Stored entries

- - - - - - -

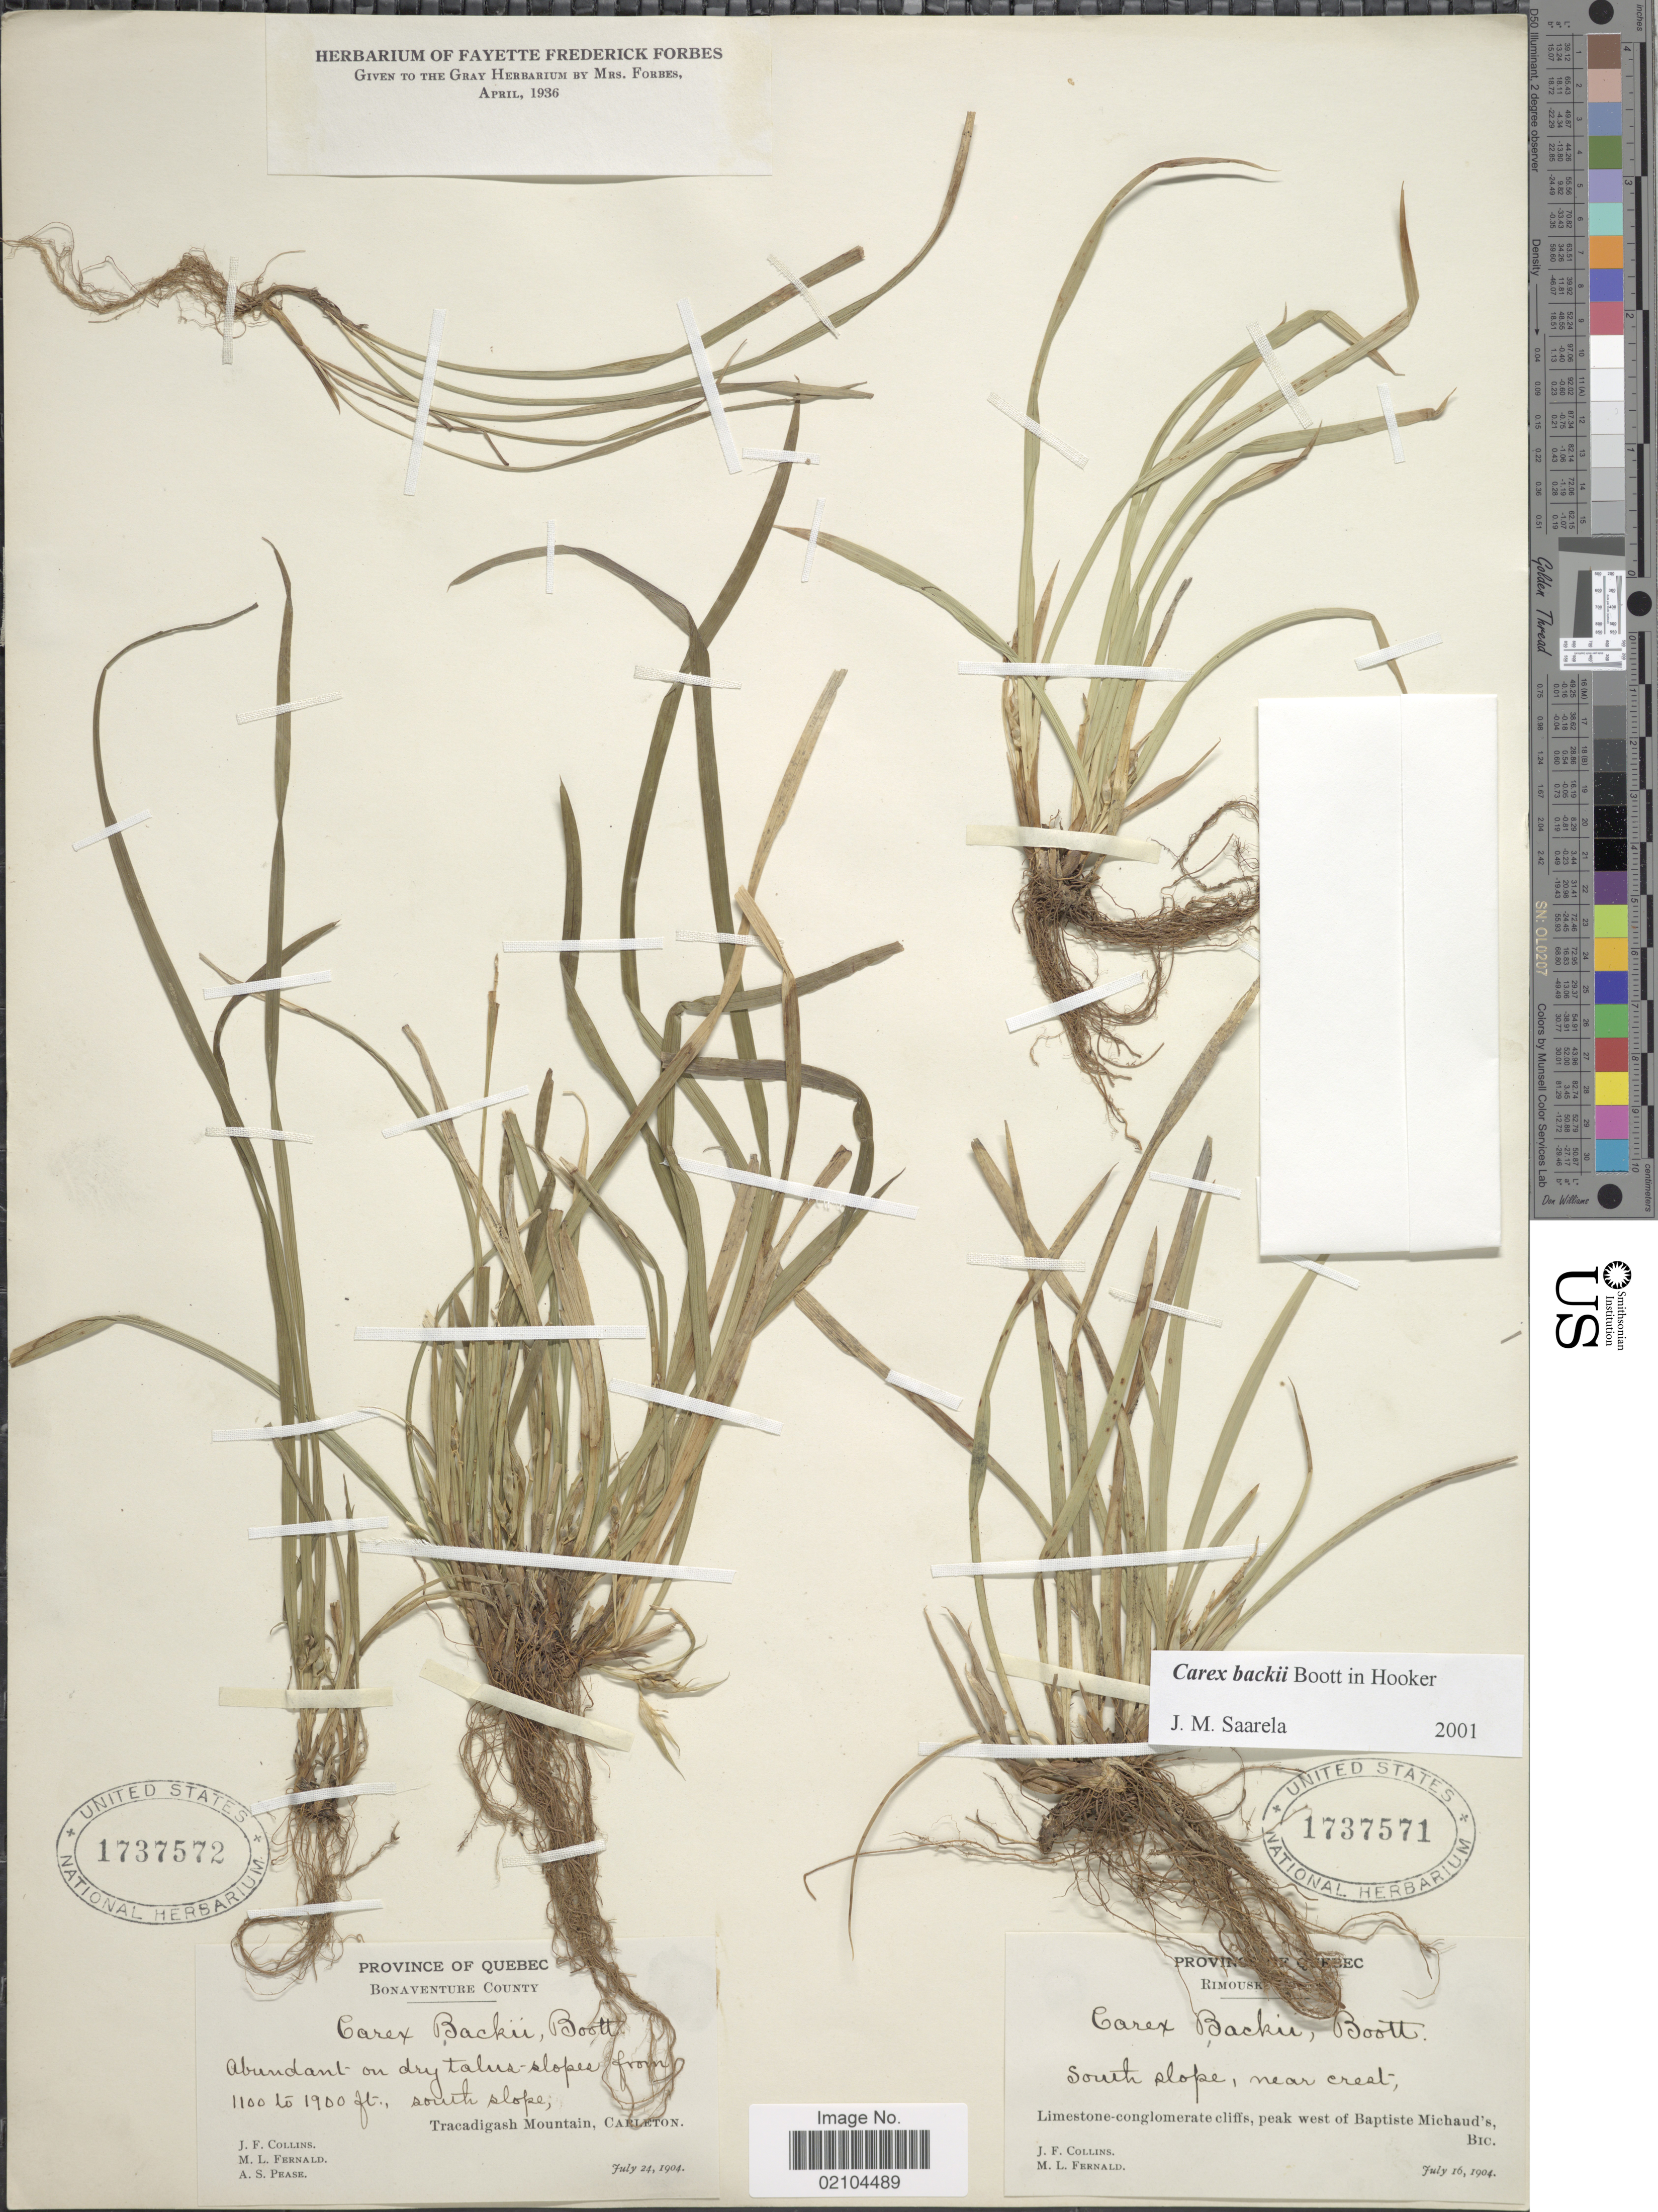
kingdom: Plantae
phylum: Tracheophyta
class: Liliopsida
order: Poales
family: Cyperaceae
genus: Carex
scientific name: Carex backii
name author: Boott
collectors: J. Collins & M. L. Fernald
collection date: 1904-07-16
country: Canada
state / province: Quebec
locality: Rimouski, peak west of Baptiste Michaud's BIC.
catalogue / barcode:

- - - - - - -

## Aim of the exercise
Reproduce every line of the records above verbatim, leaving out the pictures.

## Full output
kingdom: Plantae
phylum: Tracheophyta
class: Liliopsida
order: Poales
family: Cyperaceae
genus: Carex
scientific name: Carex backii
name author: Boott
collectors: J. Collins & M. L. Fernald
collection date: 1904-07-16
country: Canada
state / province: Quebec
locality: Rimouski, peak west of Baptiste Michaud's BIC.
catalogue / barcode:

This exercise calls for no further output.